Yeah, this is my strongest sentiment about video games. That, and I am alarmed when I hear of grown men (and women) neglecting their families to play games. Sounds like they can be as addictive as crack for some people. I don't think it is a good idea to introduce them to my dc.

That is an easy decision for us, of course, because neither of us play them--and we couldn't afford to begin!

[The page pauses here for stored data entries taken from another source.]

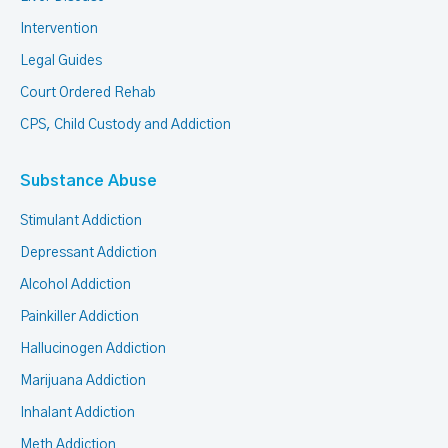
Intervention
Legal Guides
Court Ordered Rehab
CPS, Child Custody and Addiction
Substance Abuse
Stimulant Addiction
Depressant Addiction
Alcohol Addiction
Painkiller Addiction
Hallucinogen Addiction
Marijuana Addiction
Inhalant Addiction
Meth Addiction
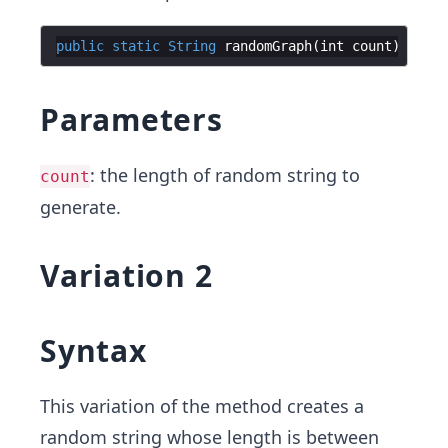
public
static
String
randomGraph
(
int
count
)
Parameters
: the length of random string to
count
generate.
Variation 2
Syntax
This variation of the method creates a
random string whose length is between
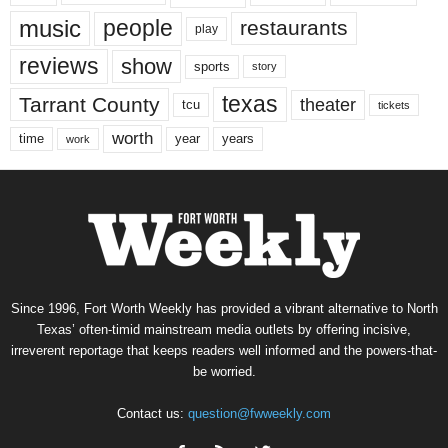
music
people
restaurants
play
reviews
show
sports
story
texas
Tarrant County
theater
tcu
tickets
worth
time
years
year
work
Since 1996, Fort Worth Weekly has provided a vibrant alternative to North
Texas’ often-timid mainstream media outlets by offering incisive,
irreverent reportage that keeps readers well informed and the powers-that-
be worried.
Contact us:
question@fwweekly.com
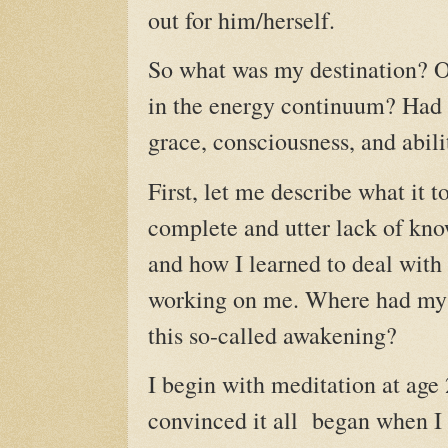
out for him/herself.
So what was my destination? O
in the energy continuum? Had I
grace, consciousness, and abili
First, let me describe what it 
complete and utter lack of kn
and how I learned to deal with i
working on me. Where had my j
this so-called awakening?
I begin with meditation at age 
convinced it all began when I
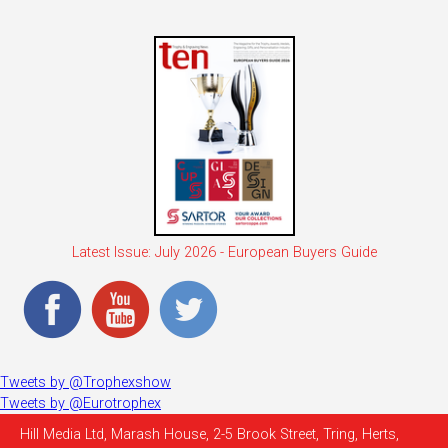
Latest Issue: July 2026 - European Buyers Guide
Tweets by @Trophexshow
Tweets by @Eurotrophex
Hill Media Ltd, Marash House, 2-5 Brook Street, Tring, Herts,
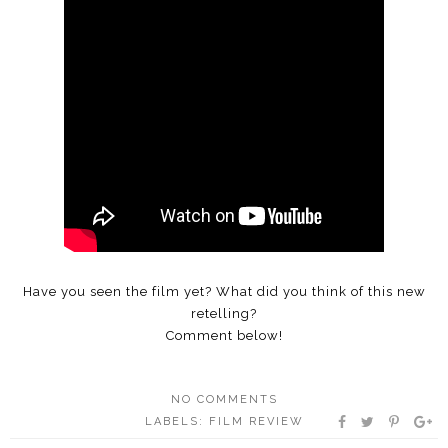
Have you seen the film yet? What did you think of this new
retelling?
Comment below!
NO COMMENTS
LABELS:
FILM REVIEW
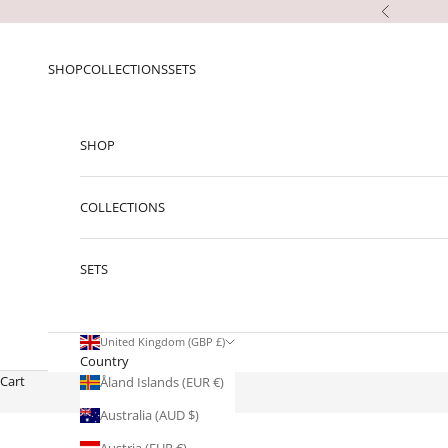
Skip to content
Previous
SHOP
COLLECTIONS
SETS
SHOP
COLLECTIONS
SETS
United Kingdom (GBP £)
Country
Cart
Åland Islands (EUR €)
Australia (AUD $)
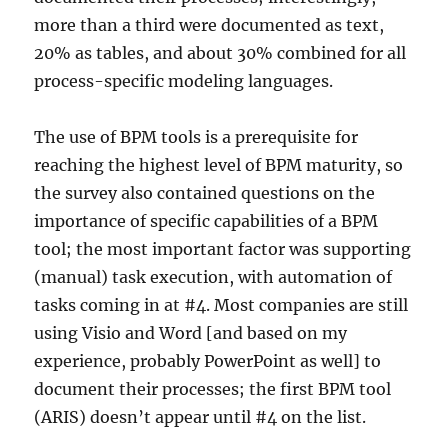
more than a third were documented as text,
20% as tables, and about 30% combined for all
process-specific modeling languages.
The use of BPM tools is a prerequisite for
reaching the highest level of BPM maturity, so
the survey also contained questions on the
importance of specific capabilities of a BPM
tool; the most important factor was supporting
(manual) task execution, with automation of
tasks coming in at #4. Most companies are still
using Visio and Word [and based on my
experience, probably PowerPoint as well] to
document their processes; the first BPM tool
(ARIS) doesn’t appear until #4 on the list.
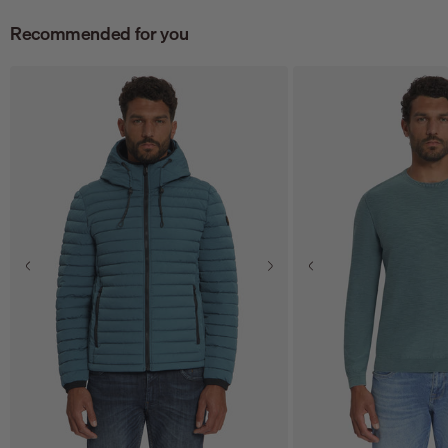
Recommended for you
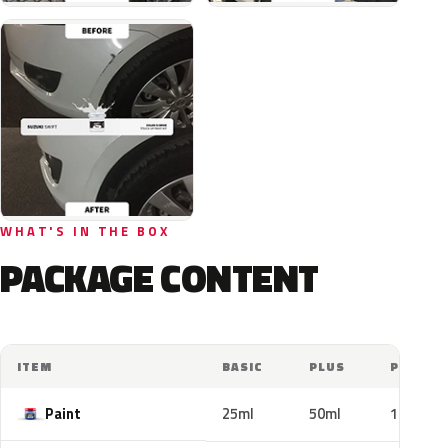
WHAT'S IN THE BOX
PACKAGE CONTENT
ITEM
BASIC
PLUS
PRO
Paint
25ml
50ml
100ml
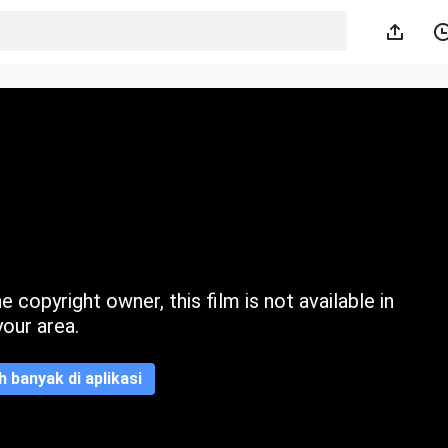
 copyright owner, this film is not available in
your area.
ih banyak di aplikasi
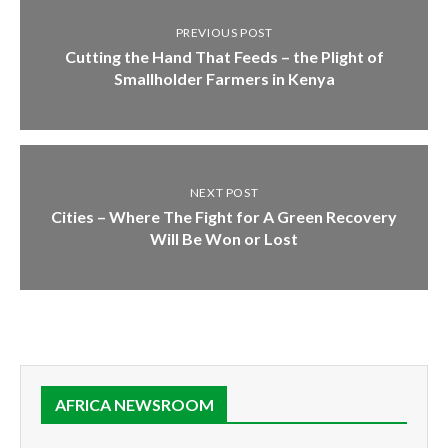
PREVIOUS POST
Cutting the Hand That Feeds – the Plight of
Smallholder Farmers in Kenya
NEXT POST
Cities – Where The Fight for A Green Recovery
Will Be Won or Lost
AFRICA NEWSROOM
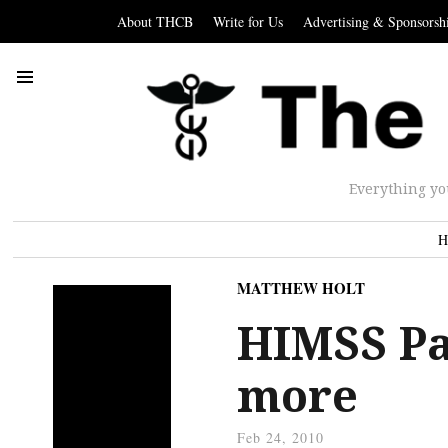
About THCB
Write for Us
Advertising & Sponsorsh
Everything yo
H
MATTHEW HOLT
HIMSS Par
more
Feb 24, 2010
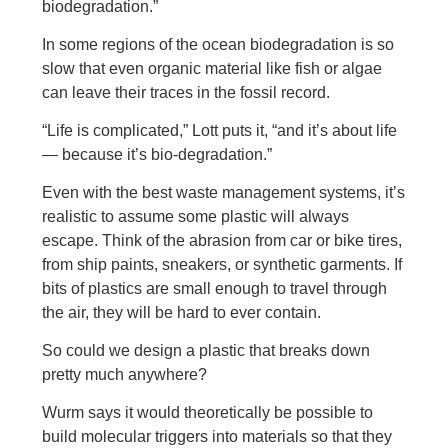
biodegradation.”
In some regions of the ocean biodegradation is so
slow that even organic material like fish or algae
can leave their traces in the fossil record.
“Life is complicated,” Lott puts it, “and it’s about life
— because it’s bio-degradation.”
Even with the best waste management systems, it’s
realistic to assume some plastic will always
escape. Think of the abrasion from car or bike tires,
from ship paints, sneakers, or synthetic garments. If
bits of plastics are small enough to travel through
the air, they will be hard to ever contain.
So could we design a plastic that breaks down
pretty much anywhere?
Wurm says it would theoretically be possible to
build molecular triggers into materials so that they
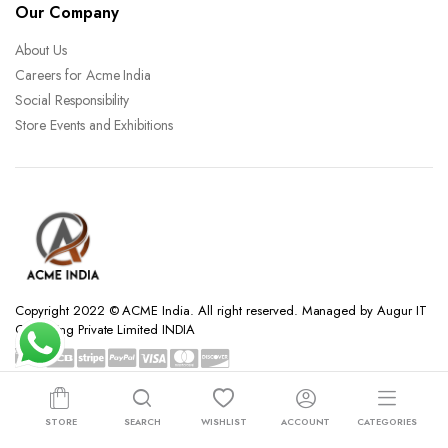
Our Company
About Us
Careers for Acme India
Social Responsibility
Store Events and Exhibitions
Copyright 2022 © ACME India. All right reserved. Managed by Augur IT
Consulting Private Limited INDIA
STORE
SEARCH
WISHLIST
ACCOUNT
CATEGORIES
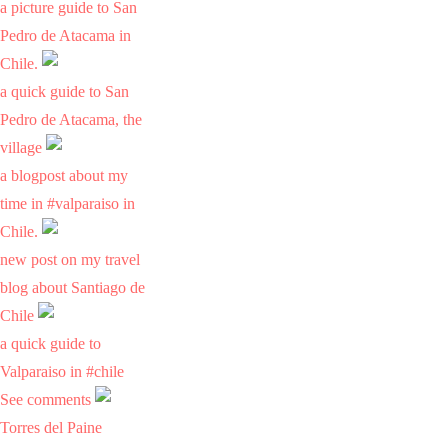
a picture guide to San
Pedro de Atacama in
Chile.
a quick guide to San
Pedro de Atacama, the
village
a blogpost about my
time in #valparaiso in
Chile.
new post on my travel
blog about Santiago de
Chile
a quick guide to
Valparaiso in #chile
See comments
Torres del Paine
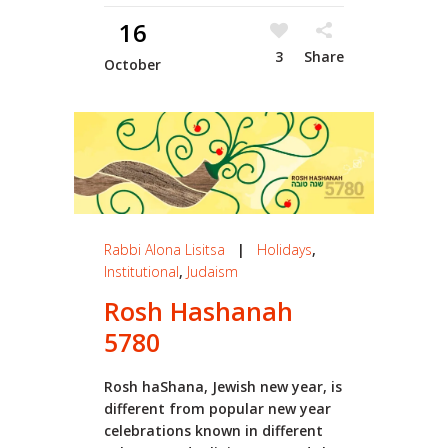
16
3
Share
October
Rabbi Alona Lisitsa
|
Holidays
,
Institutional
,
Judaism
Rosh Hashanah
5780
Rosh haShana, Jewish new year, is
different from popular new year
celebrations known in different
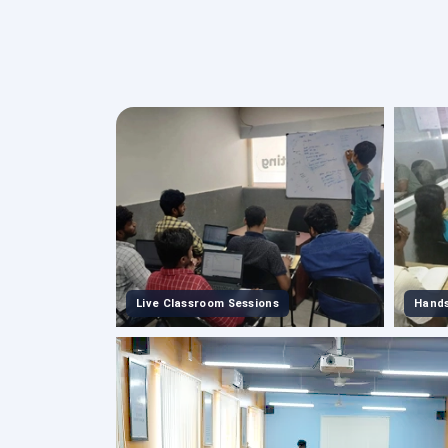
Live Classroom Sessions
Hands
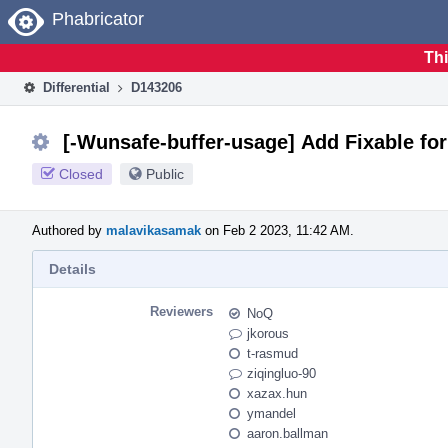
Home
Phabricator
Thi
Differential
D143206
[-Wunsafe-buffer-usage] Add Fixable for
Closed
Public
Authored by
malavikasamak
on Feb 2 2023, 11:42 AM.
Details
Reviewers
NoQ
jkorous
t-rasmud
ziqingluo-90
xazax.hun
ymandel
aaron.ballman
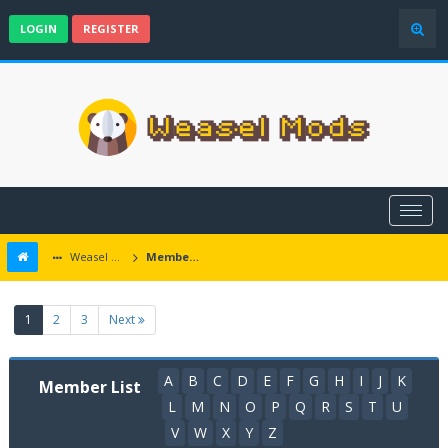
LOGIN
REGISTER
Weasel Mods
Member List
(current)
1
2
3
Next
A
B
C
D
E
F
G
H
I
J
K
Member List
L
M
N
O
P
Q
R
S
T
U
V
W
X
Y
Z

Dd does have a bunch of hand-me-down computer games (freddy fish, and the like). She might play them once or twice a month. She just isn't that interested.
post #19 of 43
My FIL is donating his PS2 to the kids and I'm fine with it. I won't pay for it, but I'm not going to tell the kids no. I think they are great entertainment and good for development (the right games). Will they sit there all day...no, will it replace other healthy activities...no, it will be a means of suplimental entertainment for them (and most likely dh). The girls have game boys and play with them off and on. They don't really like to sit there for hours playing. Usually they play them when they have a friend over and even then it's only for a short spell. I'm not worried about games at all. We are a healthy active family and having video games in the house won't change that. I know there are kids who go over board with the games, but as parents we can control that.
post #20 of 43

Vids

Our family definitely has issues with video games. I really don't like seeing kids glued to their GameBoys while there are other people around them. It seems rude to me. Our daughter has played a few education games at the library (she hasn't figured out that she can do this at home yet!), but I don't like how she acts after playing for a while. She just seems overstimulated to me and slightly obsessive about it.

I've also done some reading on brain development and technology; I have concerns...mostly I'm concerned about children interacting with technology and not so much with people around them or their environment. It's a bit sad that there are children who have never walked in the woods or played in a stream...they learn about these things through the intermediary medium of the computer.

Now, having said all this, I don't think all techno stuff is evil. I think balance is important in everything and that each child AND each family has its own set of circumstances. I've just stated some of ours!

Just stick to you gut, and you'll find what works best for you! Good luck.